**Requirement**
Copy every entry. Do not alter a single word.

Given records Block Start

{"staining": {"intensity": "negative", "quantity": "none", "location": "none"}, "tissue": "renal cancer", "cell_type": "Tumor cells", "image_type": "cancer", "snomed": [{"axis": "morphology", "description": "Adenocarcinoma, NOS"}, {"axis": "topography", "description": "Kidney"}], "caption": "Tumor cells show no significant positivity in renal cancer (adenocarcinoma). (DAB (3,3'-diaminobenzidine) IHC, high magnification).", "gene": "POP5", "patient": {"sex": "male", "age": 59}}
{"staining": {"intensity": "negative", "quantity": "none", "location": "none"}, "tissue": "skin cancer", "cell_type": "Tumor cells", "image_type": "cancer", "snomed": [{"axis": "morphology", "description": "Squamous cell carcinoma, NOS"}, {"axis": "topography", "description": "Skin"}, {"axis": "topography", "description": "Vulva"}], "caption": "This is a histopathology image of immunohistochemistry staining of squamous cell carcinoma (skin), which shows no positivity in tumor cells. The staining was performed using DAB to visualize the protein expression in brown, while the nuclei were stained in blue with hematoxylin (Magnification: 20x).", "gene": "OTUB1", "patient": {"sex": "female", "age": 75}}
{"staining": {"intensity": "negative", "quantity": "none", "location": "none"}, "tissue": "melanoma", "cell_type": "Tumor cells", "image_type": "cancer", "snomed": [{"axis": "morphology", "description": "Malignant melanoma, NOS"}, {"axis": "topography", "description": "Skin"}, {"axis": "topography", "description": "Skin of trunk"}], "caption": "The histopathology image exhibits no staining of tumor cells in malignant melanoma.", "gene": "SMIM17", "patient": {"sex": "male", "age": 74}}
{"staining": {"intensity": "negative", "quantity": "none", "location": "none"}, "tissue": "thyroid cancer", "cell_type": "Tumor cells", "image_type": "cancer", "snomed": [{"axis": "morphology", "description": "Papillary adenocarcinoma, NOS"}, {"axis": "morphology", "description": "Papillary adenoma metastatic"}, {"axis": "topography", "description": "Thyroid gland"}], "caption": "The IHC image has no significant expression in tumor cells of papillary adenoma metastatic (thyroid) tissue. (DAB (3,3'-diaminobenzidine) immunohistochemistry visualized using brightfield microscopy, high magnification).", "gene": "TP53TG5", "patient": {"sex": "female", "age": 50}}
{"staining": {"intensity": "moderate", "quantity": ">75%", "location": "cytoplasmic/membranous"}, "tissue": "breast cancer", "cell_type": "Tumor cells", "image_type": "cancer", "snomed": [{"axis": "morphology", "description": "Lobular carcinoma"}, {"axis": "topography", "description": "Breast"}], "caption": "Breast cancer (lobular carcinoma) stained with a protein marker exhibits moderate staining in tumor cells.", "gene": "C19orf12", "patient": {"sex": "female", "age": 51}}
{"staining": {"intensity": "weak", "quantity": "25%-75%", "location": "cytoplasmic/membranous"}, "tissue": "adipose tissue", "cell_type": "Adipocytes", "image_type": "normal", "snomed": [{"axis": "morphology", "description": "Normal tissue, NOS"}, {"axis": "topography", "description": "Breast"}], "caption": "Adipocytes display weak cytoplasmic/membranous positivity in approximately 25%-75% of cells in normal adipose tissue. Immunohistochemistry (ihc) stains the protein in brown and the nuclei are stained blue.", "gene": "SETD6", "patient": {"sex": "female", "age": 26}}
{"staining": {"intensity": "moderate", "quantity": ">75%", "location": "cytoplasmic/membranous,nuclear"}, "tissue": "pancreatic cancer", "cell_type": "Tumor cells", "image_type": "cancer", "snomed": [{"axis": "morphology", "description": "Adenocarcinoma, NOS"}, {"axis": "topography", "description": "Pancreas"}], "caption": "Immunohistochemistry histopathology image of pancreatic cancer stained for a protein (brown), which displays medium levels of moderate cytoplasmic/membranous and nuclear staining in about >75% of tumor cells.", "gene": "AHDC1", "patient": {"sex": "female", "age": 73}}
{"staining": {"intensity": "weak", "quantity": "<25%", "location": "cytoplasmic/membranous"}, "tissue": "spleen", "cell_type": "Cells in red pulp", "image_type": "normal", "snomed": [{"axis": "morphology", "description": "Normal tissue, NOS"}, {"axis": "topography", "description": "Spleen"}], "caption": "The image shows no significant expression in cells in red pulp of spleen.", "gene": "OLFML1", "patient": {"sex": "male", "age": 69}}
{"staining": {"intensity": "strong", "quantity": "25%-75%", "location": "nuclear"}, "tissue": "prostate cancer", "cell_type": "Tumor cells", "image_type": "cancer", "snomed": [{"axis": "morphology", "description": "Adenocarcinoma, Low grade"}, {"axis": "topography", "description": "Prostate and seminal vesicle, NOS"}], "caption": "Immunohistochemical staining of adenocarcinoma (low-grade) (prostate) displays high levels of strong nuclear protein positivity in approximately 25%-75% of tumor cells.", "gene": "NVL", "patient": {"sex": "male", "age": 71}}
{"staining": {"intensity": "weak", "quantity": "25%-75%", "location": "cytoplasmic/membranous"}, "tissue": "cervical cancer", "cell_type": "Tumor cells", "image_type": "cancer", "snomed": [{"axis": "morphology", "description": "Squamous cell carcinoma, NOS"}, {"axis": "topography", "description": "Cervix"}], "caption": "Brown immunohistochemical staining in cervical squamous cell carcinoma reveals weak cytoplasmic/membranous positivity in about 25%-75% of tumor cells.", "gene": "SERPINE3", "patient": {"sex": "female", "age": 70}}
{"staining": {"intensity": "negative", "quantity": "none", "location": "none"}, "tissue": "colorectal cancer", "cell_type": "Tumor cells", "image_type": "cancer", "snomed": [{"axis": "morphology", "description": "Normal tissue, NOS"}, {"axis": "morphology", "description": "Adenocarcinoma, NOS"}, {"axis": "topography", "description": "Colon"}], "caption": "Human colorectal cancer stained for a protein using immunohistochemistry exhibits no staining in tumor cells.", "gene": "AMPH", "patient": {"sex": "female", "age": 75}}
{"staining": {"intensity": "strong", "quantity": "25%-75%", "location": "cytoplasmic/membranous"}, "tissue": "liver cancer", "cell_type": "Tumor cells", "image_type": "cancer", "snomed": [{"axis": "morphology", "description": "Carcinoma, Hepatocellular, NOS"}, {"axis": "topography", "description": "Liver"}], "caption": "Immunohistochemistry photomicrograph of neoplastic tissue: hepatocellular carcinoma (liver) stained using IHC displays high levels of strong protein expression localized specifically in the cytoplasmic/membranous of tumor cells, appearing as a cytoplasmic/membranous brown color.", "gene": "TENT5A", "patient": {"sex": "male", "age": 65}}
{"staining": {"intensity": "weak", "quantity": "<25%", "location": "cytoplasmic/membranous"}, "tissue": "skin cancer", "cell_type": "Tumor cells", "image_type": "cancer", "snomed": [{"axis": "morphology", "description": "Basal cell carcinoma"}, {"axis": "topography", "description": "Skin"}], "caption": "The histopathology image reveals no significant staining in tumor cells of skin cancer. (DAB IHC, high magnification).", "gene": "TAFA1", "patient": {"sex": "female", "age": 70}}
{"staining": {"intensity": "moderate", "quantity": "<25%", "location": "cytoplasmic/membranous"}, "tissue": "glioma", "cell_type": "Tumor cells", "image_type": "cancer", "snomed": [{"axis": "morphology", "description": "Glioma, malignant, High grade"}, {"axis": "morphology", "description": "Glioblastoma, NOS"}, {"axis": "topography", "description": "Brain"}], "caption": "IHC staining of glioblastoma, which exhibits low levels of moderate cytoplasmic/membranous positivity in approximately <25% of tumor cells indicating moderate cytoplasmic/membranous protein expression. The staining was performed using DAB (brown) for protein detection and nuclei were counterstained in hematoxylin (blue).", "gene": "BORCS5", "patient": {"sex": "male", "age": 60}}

Given records Block End

**Response area**
{"staining": {"intensity": "negative", "quantity": "none", "location": "none"}, "tissue": "renal cancer", "cell_type": "Tumor cells", "image_type": "cancer", "snomed": [{"axis": "morphology", "description": "Adenocarcinoma, NOS"}, {"axis": "topography", "description": "Kidney"}], "caption": "Tumor cells show no significant positivity in renal cancer (adenocarcinoma). (DAB (3,3'-diaminobenzidine) IHC, high magnification).", "gene": "POP5", "patient": {"sex": "male", "age": 59}}
{"staining": {"intensity": "negative", "quantity": "none", "location": "none"}, "tissue": "skin cancer", "cell_type": "Tumor cells", "image_type": "cancer", "snomed": [{"axis": "morphology", "description": "Squamous cell carcinoma, NOS"}, {"axis": "topography", "description": "Skin"}, {"axis": "topography", "description": "Vulva"}], "caption": "This is a histopathology image of immunohistochemistry staining of squamous cell carcinoma (skin), which shows no positivity in tumor cells. The staining was performed using DAB to visualize the protein expression in brown, while the nuclei were stained in blue with hematoxylin (Magnification: 20x).", "gene": "OTUB1", "patient": {"sex": "female", "age": 75}}
{"staining": {"intensity": "negative", "quantity": "none", "location": "none"}, "tissue": "melanoma", "cell_type": "Tumor cells", "image_type": "cancer", "snomed": [{"axis": "morphology", "description": "Malignant melanoma, NOS"}, {"axis": "topography", "description": "Skin"}, {"axis": "topography", "description": "Skin of trunk"}], "caption": "The histopathology image exhibits no staining of tumor cells in malignant melanoma.", "gene": "SMIM17", "patient": {"sex": "male", "age": 74}}
{"staining": {"intensity": "negative", "quantity": "none", "location": "none"}, "tissue": "thyroid cancer", "cell_type": "Tumor cells", "image_type": "cancer", "snomed": [{"axis": "morphology", "description": "Papillary adenocarcinoma, NOS"}, {"axis": "morphology", "description": "Papillary adenoma metastatic"}, {"axis": "topography", "description": "Thyroid gland"}], "caption": "The IHC image has no significant expression in tumor cells of papillary adenoma metastatic (thyroid) tissue. (DAB (3,3'-diaminobenzidine) immunohistochemistry visualized using brightfield microscopy, high magnification).", "gene": "TP53TG5", "patient": {"sex": "female", "age": 50}}
{"staining": {"intensity": "moderate", "quantity": ">75%", "location": "cytoplasmic/membranous"}, "tissue": "breast cancer", "cell_type": "Tumor cells", "image_type": "cancer", "snomed": [{"axis": "morphology", "description": "Lobular carcinoma"}, {"axis": "topography", "description": "Breast"}], "caption": "Breast cancer (lobular carcinoma) stained with a protein marker exhibits moderate staining in tumor cells.", "gene": "C19orf12", "patient": {"sex": "female", "age": 51}}
{"staining": {"intensity": "weak", "quantity": "25%-75%", "location": "cytoplasmic/membranous"}, "tissue": "adipose tissue", "cell_type": "Adipocytes", "image_type": "normal", "snomed": [{"axis": "morphology", "description": "Normal tissue, NOS"}, {"axis": "topography", "description": "Breast"}], "caption": "Adipocytes display weak cytoplasmic/membranous positivity in approximately 25%-75% of cells in normal adipose tissue. Immunohistochemistry (ihc) stains the protein in brown and the nuclei are stained blue.", "gene": "SETD6", "patient": {"sex": "female", "age": 26}}
{"staining": {"intensity": "moderate", "quantity": ">75%", "location": "cytoplasmic/membranous,nuclear"}, "tissue": "pancreatic cancer", "cell_type": "Tumor cells", "image_type": "cancer", "snomed": [{"axis": "morphology", "description": "Adenocarcinoma, NOS"}, {"axis": "topography", "description": "Pancreas"}], "caption": "Immunohistochemistry histopathology image of pancreatic cancer stained for a protein (brown), which displays medium levels of moderate cytoplasmic/membranous and nuclear staining in about >75% of tumor cells.", "gene": "AHDC1", "patient": {"sex": "female", "age": 73}}
{"staining": {"intensity": "weak", "quantity": "<25%", "location": "cytoplasmic/membranous"}, "tissue": "spleen", "cell_type": "Cells in red pulp", "image_type": "normal", "snomed": [{"axis": "morphology", "description": "Normal tissue, NOS"}, {"axis": "topography", "description": "Spleen"}], "caption": "The image shows no significant expression in cells in red pulp of spleen.", "gene": "OLFML1", "patient": {"sex": "male", "age": 69}}
{"staining": {"intensity": "strong", "quantity": "25%-75%", "location": "nuclear"}, "tissue": "prostate cancer", "cell_type": "Tumor cells", "image_type": "cancer", "snomed": [{"axis": "morphology", "description": "Adenocarcinoma, Low grade"}, {"axis": "topography", "description": "Prostate and seminal vesicle, NOS"}], "caption": "Immunohistochemical staining of adenocarcinoma (low-grade) (prostate) displays high levels of strong nuclear protein positivity in approximately 25%-75% of tumor cells.", "gene": "NVL", "patient": {"sex": "male", "age": 71}}
{"staining": {"intensity": "weak", "quantity": "25%-75%", "location": "cytoplasmic/membranous"}, "tissue": "cervical cancer", "cell_type": "Tumor cells", "image_type": "cancer", "snomed": [{"axis": "morphology", "description": "Squamous cell carcinoma, NOS"}, {"axis": "topography", "description": "Cervix"}], "caption": "Brown immunohistochemical staining in cervical squamous cell carcinoma reveals weak cytoplasmic/membranous positivity in about 25%-75% of tumor cells.", "gene": "SERPINE3", "patient": {"sex": "female", "age": 70}}
{"staining": {"intensity": "negative", "quantity": "none", "location": "none"}, "tissue": "colorectal cancer", "cell_type": "Tumor cells", "image_type": "cancer", "snomed": [{"axis": "morphology", "description": "Normal tissue, NOS"}, {"axis": "morphology", "description": "Adenocarcinoma, NOS"}, {"axis": "topography", "description": "Colon"}], "caption": "Human colorectal cancer stained for a protein using immunohistochemistry exhibits no staining in tumor cells.", "gene": "AMPH", "patient": {"sex": "female", "age": 75}}
{"staining": {"intensity": "strong", "quantity": "25%-75%", "location": "cytoplasmic/membranous"}, "tissue": "liver cancer", "cell_type": "Tumor cells", "image_type": "cancer", "snomed": [{"axis": "morphology", "description": "Carcinoma, Hepatocellular, NOS"}, {"axis": "topography", "description": "Liver"}], "caption": "Immunohistochemistry photomicrograph of neoplastic tissue: hepatocellular carcinoma (liver) stained using IHC displays high levels of strong protein expression localized specifically in the cytoplasmic/membranous of tumor cells, appearing as a cytoplasmic/membranous brown color.", "gene": "TENT5A", "patient": {"sex": "male", "age": 65}}
{"staining": {"intensity": "weak", "quantity": "<25%", "location": "cytoplasmic/membranous"}, "tissue": "skin cancer", "cell_type": "Tumor cells", "image_type": "cancer", "snomed": [{"axis": "morphology", "description": "Basal cell carcinoma"}, {"axis": "topography", "description": "Skin"}], "caption": "The histopathology image reveals no significant staining in tumor cells of skin cancer. (DAB IHC, high magnification).", "gene": "TAFA1", "patient": {"sex": "female", "age": 70}}
{"staining": {"intensity": "moderate", "quantity": "<25%", "location": "cytoplasmic/membranous"}, "tissue": "glioma", "cell_type": "Tumor cells", "image_type": "cancer", "snomed": [{"axis": "morphology", "description": "Glioma, malignant, High grade"}, {"axis": "morphology", "description": "Glioblastoma, NOS"}, {"axis": "topography", "description": "Brain"}], "caption": "IHC staining of glioblastoma, which exhibits low levels of moderate cytoplasmic/membranous positivity in approximately <25% of tumor cells indicating moderate cytoplasmic/membranous protein expression. The staining was performed using DAB (brown) for protein detection and nuclei were counterstained in hematoxylin (blue).", "gene": "BORCS5", "patient": {"sex": "male", "age": 60}}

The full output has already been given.